■ Reading text:
◇ ◇ ◇ ◇

Tuesday’s primary in Johnson County was an unusually busy and impactful one as far as midterm August elections go.
Voters here played a major part in Kansas’s decision to reject a much-discussed amendment on abortion and also set the table for a two-person race for the county’s top job, while also putting pieces in place for a full slate of Kansas House and statewide offices up for grabs in November.
Before we really start thinking about Nov. 8, let’s look back at some key things we noticed from Aug. 2.
Decisive win for “No”
The vote to reject the Value Them Both abortion amendment was a resounding one for the “No” side statewide in Kansas, but in Johnson County, it could fairly be called a landslide.
- Unofficial results from Tuesday night show “No” garnering 69% of votes in Johnson County, compared to 59% statewide.
- Opposition to the measure that would have stripped abortion rights from the Kansas Constitution was bipartisan in Johnson County: Democrats and unaffiliated voters cast roughly 135,000 votes combined in the primary, but nearly 170,000 people said “No” overall, meaning the measure must have garnered a not insignificant amount of opposition from Republicans, too.
- Abortion rights supporters took it as proof that voters in Kansas — and even more so in Johnson County — broadly support abortion that is “safe, legal and accessible,” as one organizer put it Tuesday night.
- On the other hand, anti-abortion groups worry Tuesday’s results will lead to new legal challenges to current abortion regulations in Kansas, and both sides are gearing up for what could be an intense battle this November over six state supreme court justices’ retention elections.
There will be a distinct choice for county chair
The two candidates who advanced to the general election for Johnson County Commission Chair will present two ideologically distinct visions for the future of Johnson County.
- Roeland Park Mayor Mike Kelly was the top vote-getter Tuesday by a wide margin, garnering 41% of the vote in a four-person contest based on the most recent unofficial count.
- District 3 County Commissioner Charlotte O’Hara came in second with 28% of the vote.
- Kelly touts his experience in municipal government and also his work co-founding Climate Action KC, which tries to coordinate governments across the region to lower their carbon emissions. He opposed the Value Them Both amendment and has been critical of Sheriff Calvin Hayden’s probe into the 2020 and 2021 election results in Johnson County, calling it a “politically motivated stunt.”
- O’Hara is a former Kansas Republican Party official and one-time state representative who likes to say she is running as a conservative for this nominally nonpartisan office. She has been critical of the county’s COVID-19 response and openly skeptical of the effectiveness of masks and vaccines. She also is generally opposed to using tax incentives for development and says she wants to cut county spending.
- If you want to start doing your homework, you can review our primary election primer and watch our primary forum for the chair race.
A Third District rematch … in a new Third District
It’s what we’ve been expecting, but now it’s official: two-term Democratic U.S. Rep. Sharice Davids will once again face Republican Amanda Adkins, who easily won the GOP primary Tuesday. Davids, who went unopposed in the primary, defeated Adkins by 10 percentage points two years ago.

◇ ◇ ◇ ◇

■ Study material:
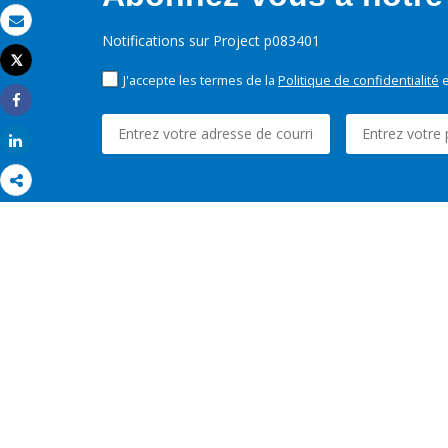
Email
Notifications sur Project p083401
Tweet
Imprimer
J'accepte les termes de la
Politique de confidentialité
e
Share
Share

◇ ◇ ◇ ◇

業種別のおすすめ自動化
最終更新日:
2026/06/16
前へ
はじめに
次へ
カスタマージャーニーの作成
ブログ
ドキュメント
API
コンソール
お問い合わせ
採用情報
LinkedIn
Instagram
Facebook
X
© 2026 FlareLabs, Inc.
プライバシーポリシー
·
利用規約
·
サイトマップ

◇ ◇ ◇ ◇

■ Work task 1: In the Johnson County primary article, what group did Mike Kelly help co-found?
■ Work task 2: Reproduce everything in the Johnson County primary article from "Voters here played" down to "called a landslide.".
The material has nothing to do with the Johnson County primary article.

■ Task answer 1: Climate Action KC

■ Task answer 2:
Voters here played a major part in Kansas’s decision to reject a much-discussed amendment on abortion and also set the table for a two-person race for the county’s top job, while also putting pieces in place for a full slate of Kansas House and statewide offices up for grabs in November.
Before we really start thinking about Nov. 8, let’s look back at some key things we noticed from Aug. 2.
Decisive win for “No”
The vote to reject the Value Them Both abortion amendment was a resounding one for the “No” side statewide in Kansas, but in Johnson County, it could fairly be called a landslide.